The problem
Read through the lines below and copy the ones holding the string "pixels".

Input records
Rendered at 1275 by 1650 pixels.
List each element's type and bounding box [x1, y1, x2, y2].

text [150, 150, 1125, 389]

...

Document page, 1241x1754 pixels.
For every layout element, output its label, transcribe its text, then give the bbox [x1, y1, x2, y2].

---

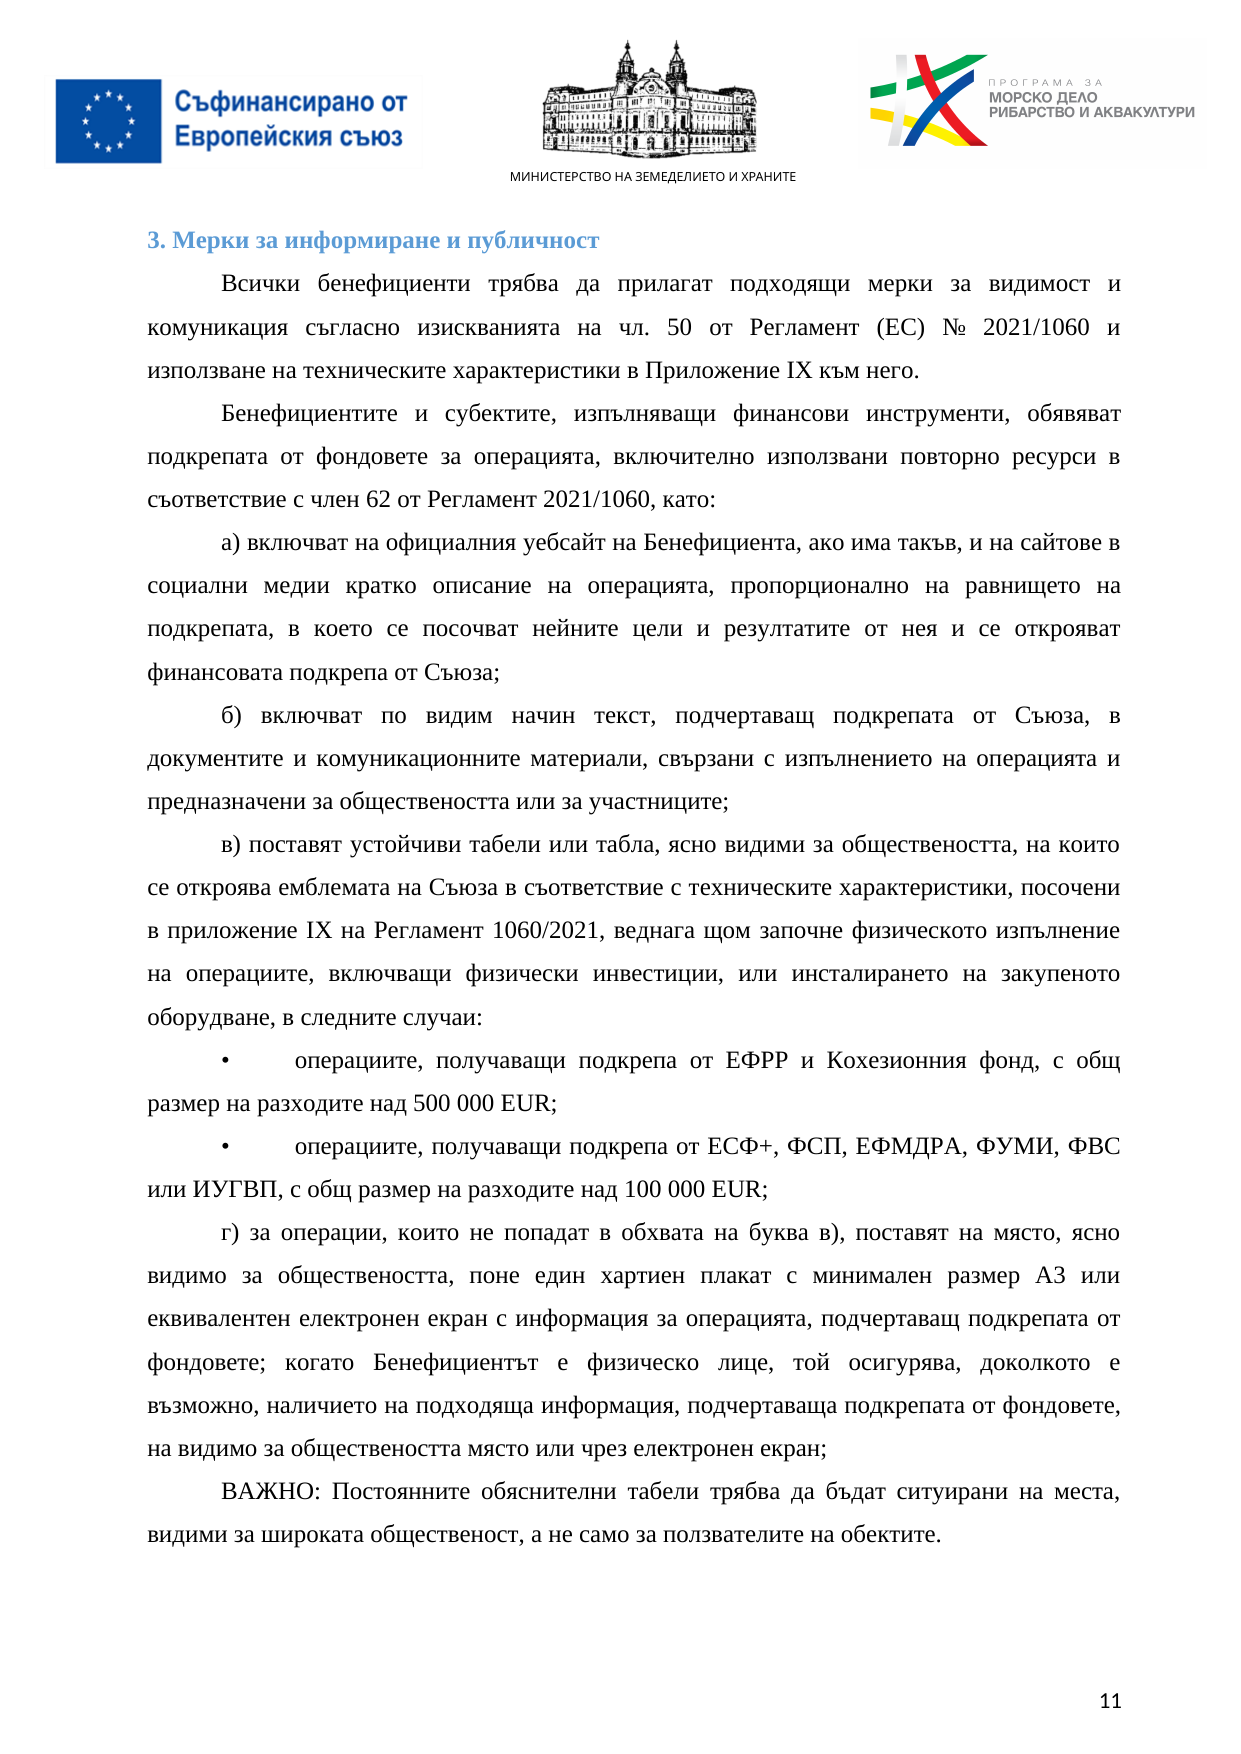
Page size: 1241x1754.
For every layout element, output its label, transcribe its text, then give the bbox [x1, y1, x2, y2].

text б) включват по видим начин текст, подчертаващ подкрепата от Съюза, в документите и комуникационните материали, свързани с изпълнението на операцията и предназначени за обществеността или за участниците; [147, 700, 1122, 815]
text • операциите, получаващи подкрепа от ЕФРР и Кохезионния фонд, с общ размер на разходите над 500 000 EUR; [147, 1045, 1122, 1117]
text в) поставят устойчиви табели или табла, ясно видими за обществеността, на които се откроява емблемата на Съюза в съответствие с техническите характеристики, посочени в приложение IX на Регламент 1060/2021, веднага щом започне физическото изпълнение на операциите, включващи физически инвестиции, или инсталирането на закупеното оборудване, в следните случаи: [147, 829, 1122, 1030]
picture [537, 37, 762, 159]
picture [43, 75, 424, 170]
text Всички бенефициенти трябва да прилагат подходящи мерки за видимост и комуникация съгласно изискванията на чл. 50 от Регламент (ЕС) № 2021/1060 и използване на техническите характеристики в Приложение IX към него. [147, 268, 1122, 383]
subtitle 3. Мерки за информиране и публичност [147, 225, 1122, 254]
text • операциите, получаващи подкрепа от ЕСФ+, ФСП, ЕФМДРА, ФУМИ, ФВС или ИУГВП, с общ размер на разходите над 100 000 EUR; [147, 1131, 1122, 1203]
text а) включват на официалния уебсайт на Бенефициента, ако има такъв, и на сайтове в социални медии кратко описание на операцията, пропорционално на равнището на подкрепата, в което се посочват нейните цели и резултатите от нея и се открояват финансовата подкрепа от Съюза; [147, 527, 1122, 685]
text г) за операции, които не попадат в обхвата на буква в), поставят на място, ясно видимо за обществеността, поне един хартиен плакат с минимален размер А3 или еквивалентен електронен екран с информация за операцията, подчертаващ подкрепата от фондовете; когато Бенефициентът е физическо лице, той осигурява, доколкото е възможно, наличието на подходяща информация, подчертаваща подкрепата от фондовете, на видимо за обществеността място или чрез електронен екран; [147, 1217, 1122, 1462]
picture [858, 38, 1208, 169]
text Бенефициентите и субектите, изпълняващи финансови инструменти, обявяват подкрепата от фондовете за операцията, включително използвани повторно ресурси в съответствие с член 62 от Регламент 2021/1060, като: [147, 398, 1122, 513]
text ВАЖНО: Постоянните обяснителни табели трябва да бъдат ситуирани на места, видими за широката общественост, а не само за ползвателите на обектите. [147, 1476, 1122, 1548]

Solution for this exercise
Rendered at 1275 by 1650 pixels.
Document page, 1241x1754 pixels.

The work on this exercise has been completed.